START RECORDS FOR THIS EXERCISE
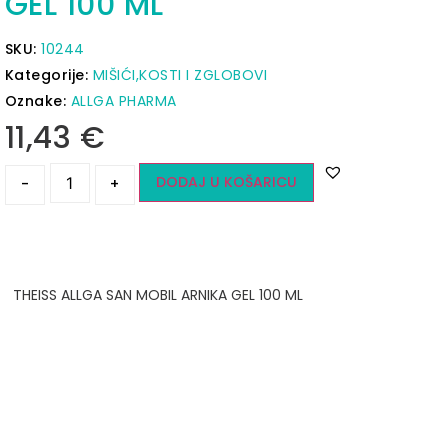
GEL 100 ML
SKU:
10244
Kategorije:
MIŠIĆI,KOSTI I ZGLOBOVI
Oznake:
ALLGA PHARMA
11,43
€
DODAJ U KOŠARICU
-
+
THEISS ALLGA SAN MOBIL ARNIKA GEL 100 ML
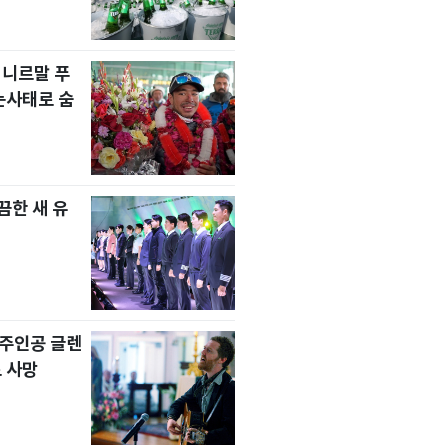
 니르말 푸
눈사태로 숨
한 새 유
' 주인공 글렌
 사망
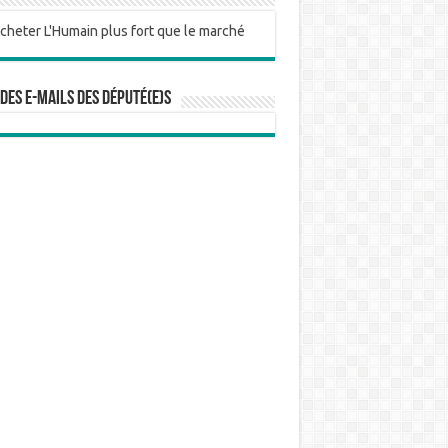
 des e-mails des député(e)s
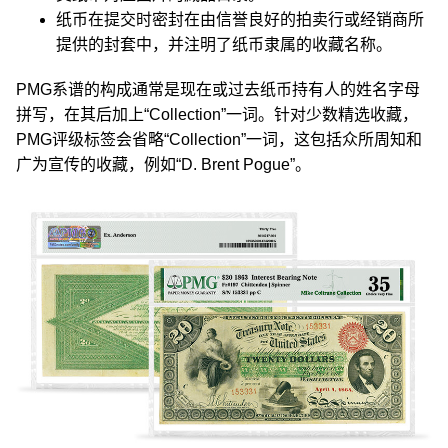
纸币在提交时密封在由信誉良好的拍卖行或经销商所
提供的封套中，并注明了纸币隶属的收藏名称。
PMG系谱的构成通常是现在或过去纸币持有人的姓名字母
拼写，在其后加上“Collection”一词。针对少数精选收藏，
PMG评级标签会省略“Collection”一词，这包括众所周知和
广为宣传的收藏，例如“D. Brent Pogue”。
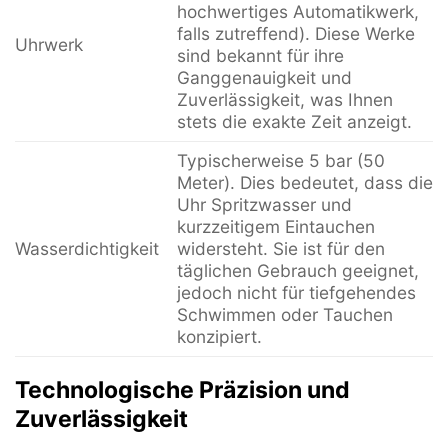
hochwertiges Automatikwerk,
falls zutreffend). Diese Werke
Uhrwerk
sind bekannt für ihre
Ganggenauigkeit und
Zuverlässigkeit, was Ihnen
stets die exakte Zeit anzeigt.
Typischerweise 5 bar (50
Meter). Dies bedeutet, dass die
Uhr Spritzwasser und
kurzzeitigem Eintauchen
Wasserdichtigkeit
widersteht. Sie ist für den
täglichen Gebrauch geeignet,
jedoch nicht für tiefgehendes
Schwimmen oder Tauchen
konzipiert.
Technologische Präzision und
Zuverlässigkeit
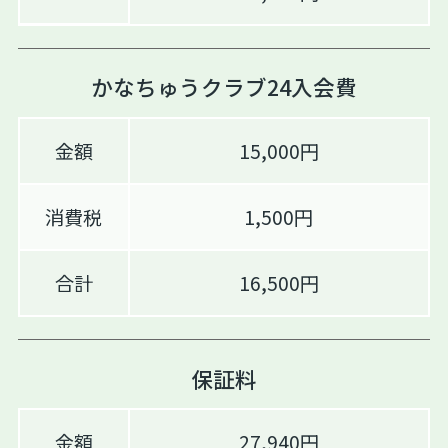
かなちゅうクラブ24入会費
金額
15,000円
消費税
1,500円
合計
16,500円
保証料
金額
27,940円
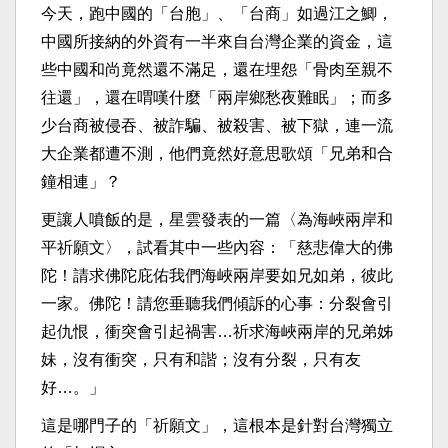
今天，跑中國的「台胞」、「台商」如過江之鯽，
中國所接納的外資有一半來自台灣企業的資金，這
些中國和尚竟然還不滿足，還在埋怨「骨肉至親不
往還」，還在喟嘆什麼「兩岸鄉愁夜難眠」；而多
少台商被侵吞、被詐騙、被殺害、被下獄，連一流
大企業都遭不測，他們竟然好意思歌頌「兄弟和合
鐘相連」？
更讓人噴飯的是，星雲發表的一篇〈為海峽兩岸和
平祈願文〉，試看其中一些內容：「慈悲偉大的佛
陀！請求佛陀庇佑我們海峽兩岸要如兄如弟，彼此
一家。佛陀！請您垂聽我們傾訴的心事：分裂會引
起仇恨，衝突會引起禍害…祈求海峽兩岸的兄弟姊
妹，沒有衝突，只有和諧；沒有分裂，只有友
好…。」
這是哪門子的「祈願文」，這根本是針對台灣獨立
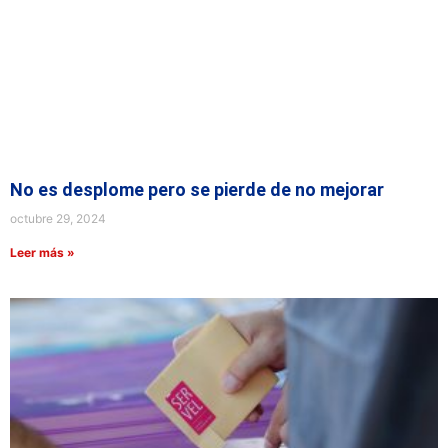
No es desplome pero se pierde de no mejorar
octubre 29, 2024
Leer más »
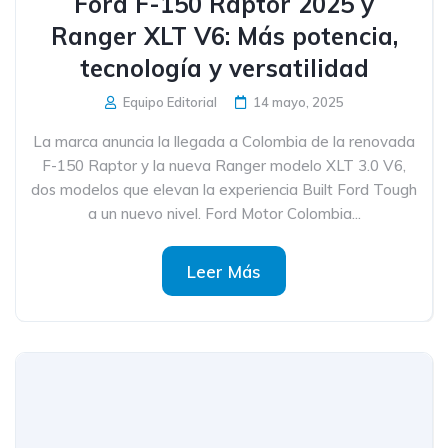
Ford F-150 Raptor 2025 y
Ranger XLT V6: Más potencia,
tecnología y versatilidad
Equipo Editorial
14 mayo, 2025
La marca anuncia la llegada a Colombia de la renovada
F-150 Raptor y la nueva Ranger modelo XLT 3.0 V6,
dos modelos que elevan la experiencia Built Ford Tough
a un nuevo nivel. Ford Motor Colombia...
Leer Más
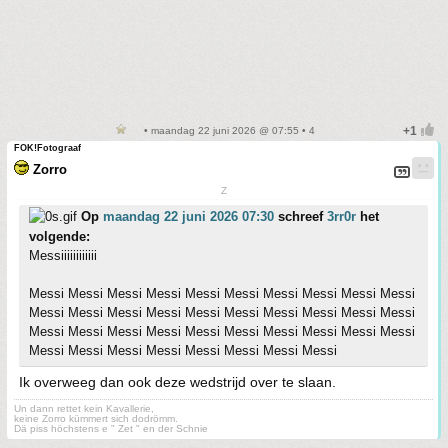
• maandag 22 juni 2026 @ 07:55 • 4
FOK!Fotograaf
Zorro
Z
Op
maandag 22 juni 2026 07:30
schreef
3rr0r
het
volgende:
Messiiiiiiiiiiii
Messi Messi Messi Messi Messi Messi Messi Messi Messi Messi
Messi Messi Messi Messi Messi Messi Messi Messi Messi Messi
Messi Messi Messi Messi Messi Messi Messi Messi Messi Messi
Messi Messi Messi Messi Messi Messi Messi Messi
Ik overweeg dan ook deze wedstrijd over te slaan.
Un dann rettet kein Kavallerie,
keine Zorro kümmert sich dodrömm.
Dä piss höchstens e " Zet " en der Schnie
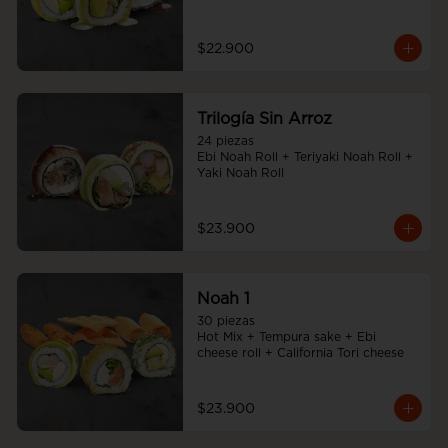
$22.900
Trilogía Sin Arroz
24 piezas

Ebi Noah Roll + Teriyaki Noah Roll + 
Yaki Noah Roll
$23.900
Noah 1
30 piezas

Hot Mix + Tempura sake + Ebi 
cheese roll + California Tori cheese
$23.900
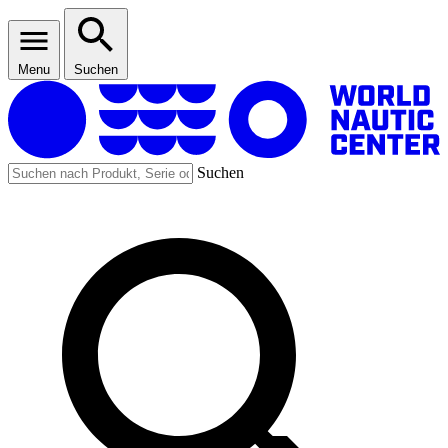
Menu
Suchen
Suchen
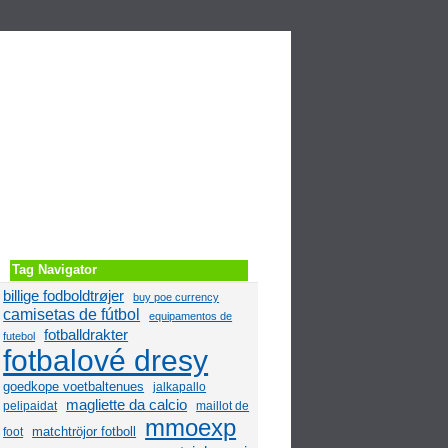
Video
Blogs
Tag Navigator
billige fodboldtrøjer
buy poe currency
camisetas de fútbol
equipamentos de
fotballdrakter
futebol
fotbalové dresy
goedkope voetbaltenues
jalkapallo
magliette da calcio
pelipaidat
maillot de
mmoexp
matchtröjor fotboll
foot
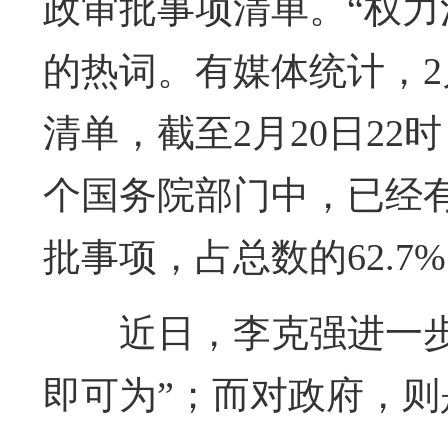
政审批事项清单。“权力
的热词。有媒体统计，2
清单，截至2月20日22
个国务院部门中，已经有
批事项，占总数的62.7
近日，李克强进一
即可为”；而对政府，则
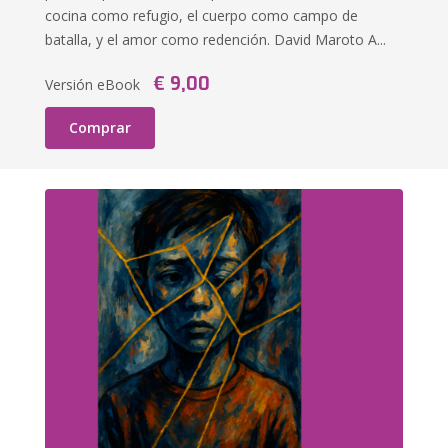
cocina como refugio, el cuerpo como campo de
batalla, y el amor como redención. David Maroto A...
€ 9,00
Versión eBook
Comprar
END RECORDS FOR THIS EXERCISE
TO DO -> Can you repeat every record above exactly, apart from the pictures?

SOLUTION ->
GEL 100 ML
SKU:
10244
Kategorije:
MIŠIĆI,KOSTI I ZGLOBOVI
Oznake:
ALLGA PHARMA
11,43
€
DODAJ U KOŠARICU
-
+
THEISS ALLGA SAN MOBIL ARNIKA GEL 100 ML
 니르말 푸
눈사태로 숨
한 새 유
' 주인공 글렌
 사망
 des e-mails des député(e)s
纸币在提交时密封在由信誉良好的拍卖行或经销商所
提供的封套中，并注明了纸币隶属的收藏名称。
PMG系谱的构成通常是现在或过去纸币持有人的姓名字母
拼写，在其后加上“Collection”一词。针对少数精选收藏，
PMG评级标签会省略“Collection”一词，这包括众所周知和
广为宣传的收藏，例如“D. Brent Pogue”。
hochwertiges Automatikwerk,
falls zutreffend). Diese Werke
Uhrwerk
sind bekannt für ihre
Ganggenauigkeit und
Zuverlässigkeit, was Ihnen
stets die exakte Zeit anzeigt.
Typischerweise 5 bar (50
Meter). Dies bedeutet, dass die
Uhr Spritzwasser und
kurzzeitigem Eintauchen
Wasserdichtigkeit
widersteht. Sie ist für den
täglichen Gebrauch geeignet,
jedoch nicht für tiefgehendes
Schwimmen oder Tauchen
konzipiert.
Technologische Präzision und
Zuverlässigkeit
かなちゅうクラブ24入会費
金額
15,000円
消費税
1,500円
合計
16,500円
保証料
金額
27,940円
今天，跑中國的「台胞」、「台商」如過江之鯽，
中國所接納的外資有一半來自台灣企業的資金，這
些中國和尚竟然還不滿足，還在埋怨「骨肉至親不
往還」，還在喟嘆什麼「兩岸鄉愁夜難眠」；而多
少台商被侵吞、被詐騙、被殺害、被下獄，連一流
大企業都遭不測，他們竟然好意思歌頌「兄弟和合
鐘相連」？
更讓人噴飯的是，星雲發表的一篇〈為海峽兩岸和
平祈願文〉，試看其中一些內容：「慈悲偉大的佛
陀！請求佛陀庇佑我們海峽兩岸要如兄如弟，彼此
一家。佛陀！請您垂聽我們傾訴的心事：分裂會引
起仇恨，衝突會引起禍害…祈求海峽兩岸的兄弟姊
妹，沒有衝突，只有和諧；沒有分裂，只有友
好…。」
這是哪門子的「祈願文」，這根本是針對台灣獨立
No es desplome pero se pierde de no mejorar
octubre 29, 2024
Leer más »
Ford F-150 Raptor 2025 y
Ranger XLT V6: Más potencia,
tecnología y versatilidad
Equipo Editorial
14 mayo, 2025
La marca anuncia la llegada a Colombia de la renovada
F-150 Raptor y la nueva Ranger modelo XLT 3.0 V6,
dos modelos que elevan la experiencia Built Ford Tough
a un nuevo nivel. Ford Motor Colombia...
Leer Más
• maandag 22 juni 2026 @ 07:55 • 4
FOK!Fotograaf
Zorro
Z
Op
maandag 22 juni 2026 07:30
schreef
3rr0r
het
volgende:
Messiiiiiiiiiiii
Messi Messi Messi Messi Messi Messi Messi Messi Messi Messi
Messi Messi Messi Messi Messi Messi Messi Messi Messi Messi
Messi Messi Messi Messi Messi Messi Messi Messi Messi Messi
Messi Messi Messi Messi Messi Messi Messi Messi
Ik overweeg dan ook deze wedstrijd over te slaan.
Un dann rettet kein Kavallerie,
keine Zorro kümmert sich dodrömm.
Dä piss höchstens e " Zet " en der Schnie
$22.900
Trilogía Sin Arroz
24 piezas

Ebi Noah Roll + Teriyaki Noah Roll + 
Yaki Noah Roll
$23.900
Noah 1
30 piezas

Hot Mix + Tempura sake + Ebi 
cheese roll + California Tori cheese
$23.900
Menu
Suchen
Suchen
Video
Blogs
Tag Navigator
billige fodboldtrøjer
buy poe currency
camisetas de fútbol
equipamentos de
fotballdrakter
futebol
fotbalové dresy
goedkope voetbaltenues
jalkapallo
magliette da calcio
pelipaidat
maillot de
mmoexp
matchtröjor fotboll
foot
政审批事项清单。“权力
的热词。有媒体统计，2
清单，截至2月20日22
个国务院部门中，已经有
批事项，占总数的62.7
近日，李克强进一
即可为”；而对政府，则
cocina como refugio, el cuerpo como campo de
batalla, y el amor como redención. David Maroto A...
€ 9,00
Versión eBook
Comprar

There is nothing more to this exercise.